ACTIVITY
Without including the images, transcribe each record precisely as it appears below.

DATA TO USE
%%
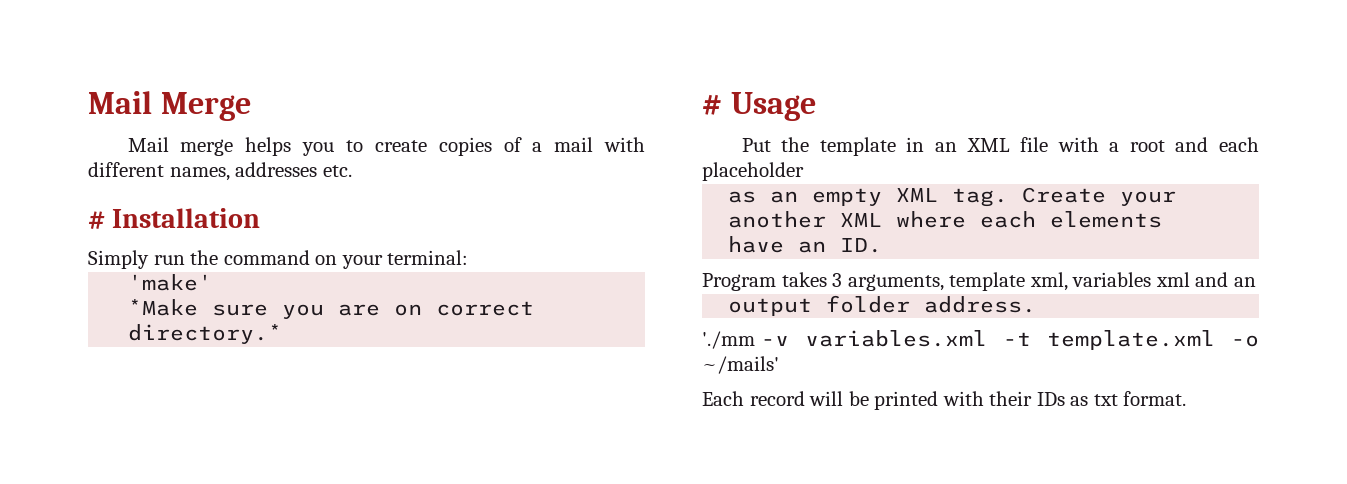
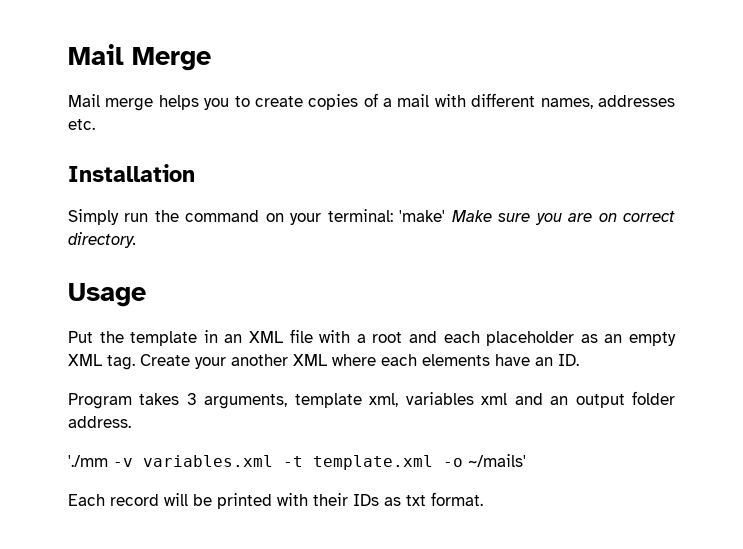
[88,211,105,229] # -> (95, 124) none
(469, 257) // -> (393, 215) none
[128,299,199,316] // *Make -> [451,210,492,222] Make
[128,324,283,344] [702,94,722,115] directory.* // # -> [68,232,137,248] directory. //
(804, 171) // -> (575, 338) none
(1163, 219) // -> (490, 360) none
(1256, 282) // -> (569, 400) none

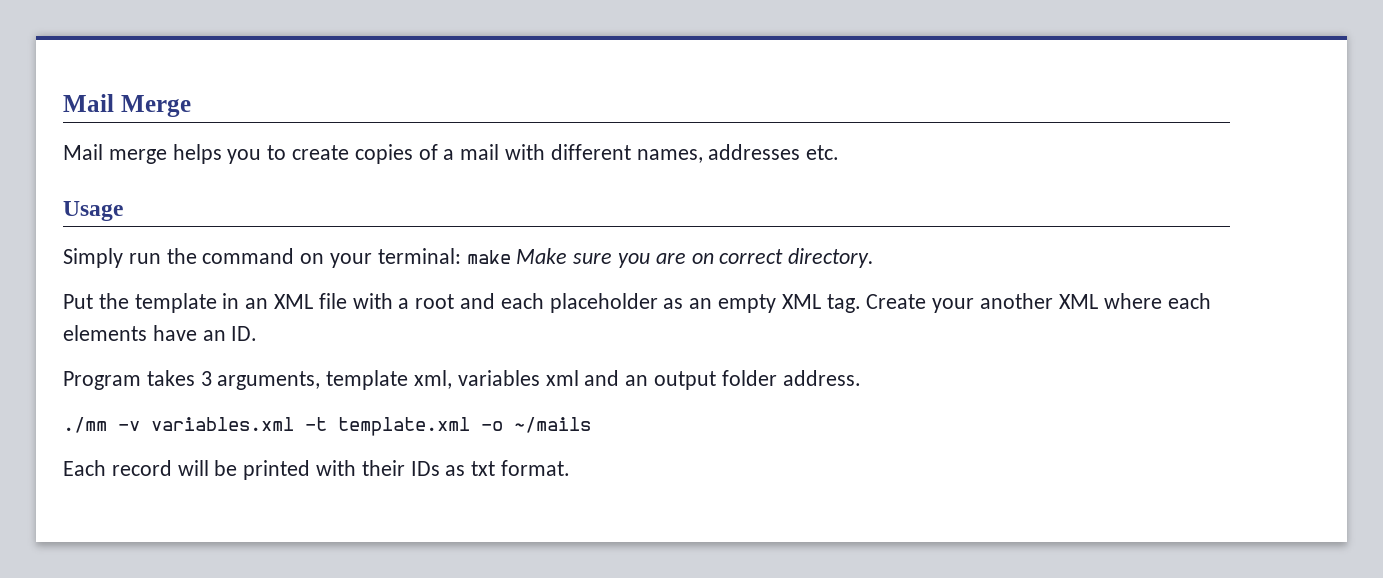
[68,164,195,182] Installation -> [63,201,123,221] Usage
[399,210,446,222] 'make' -> [466,250,511,264] make
[68,283,146,307] // Usage -> (875, 258) none
[68,455,108,467] './mm -> [63,417,107,433] ./mm
[468,454,526,467] ~/mails' -> [514,417,591,433] ~/mails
%%
SOLUTION FOR THIS EXERCISE
[88,211,105,229] # -> (95, 124) none
(469, 257) // -> (393, 215) none
[128,299,199,316] // *Make -> [451,210,492,222] Make
[128,324,283,344] [702,94,722,115] directory.* // # -> [68,232,137,248] directory. //
(804, 171) // -> (575, 338) none
(1163, 219) // -> (490, 360) none
(1256, 282) // -> (569, 400) none

[68,164,195,182] Installation -> [63,201,123,221] Usage
[399,210,446,222] 'make' -> [466,250,511,264] make
[68,283,146,307] // Usage -> (875, 258) none
[68,455,108,467] './mm -> [63,417,107,433] ./mm
[468,454,526,467] ~/mails' -> [514,417,591,433] ~/mails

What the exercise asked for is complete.